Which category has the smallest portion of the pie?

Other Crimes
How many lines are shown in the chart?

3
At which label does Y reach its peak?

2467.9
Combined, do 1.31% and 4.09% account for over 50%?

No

* * *

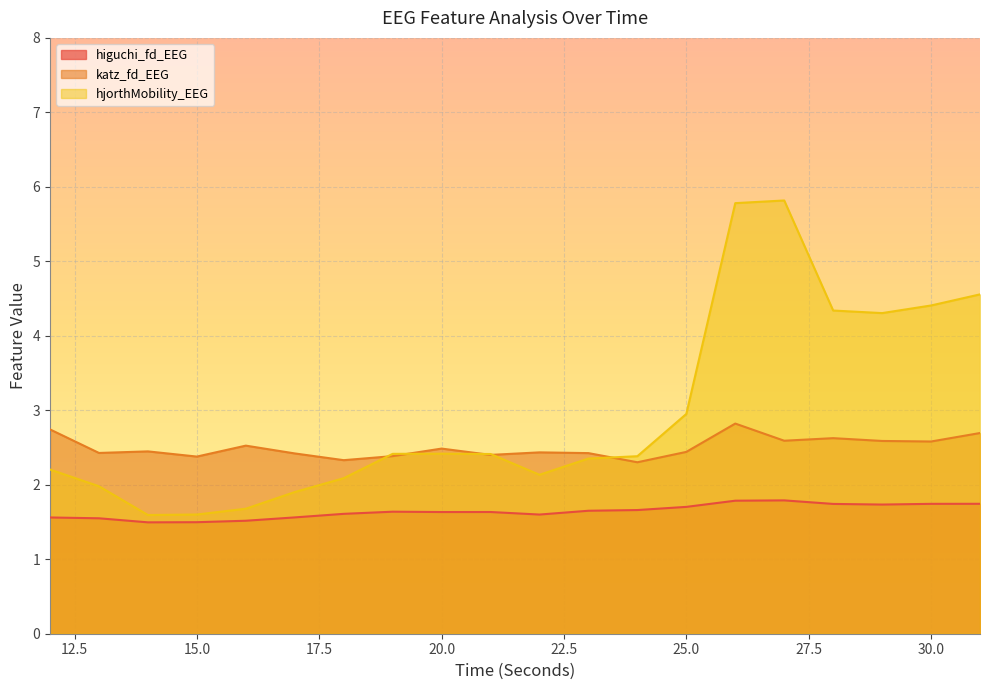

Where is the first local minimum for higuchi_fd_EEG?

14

### Exercise details
Please rewrite the entries in the stretch from the line containing "Which category has" through the line containing "Combined, do 1.31%", switching "portion" to "share" and leaving everything else unchanged.

### Expected answer
Which category has the smallest share of the pie?

Other Crimes
How many lines are shown in the chart?

3
At which label does Y reach its peak?

2467.9
Combined, do 1.31% and 4.09% account for over 50%?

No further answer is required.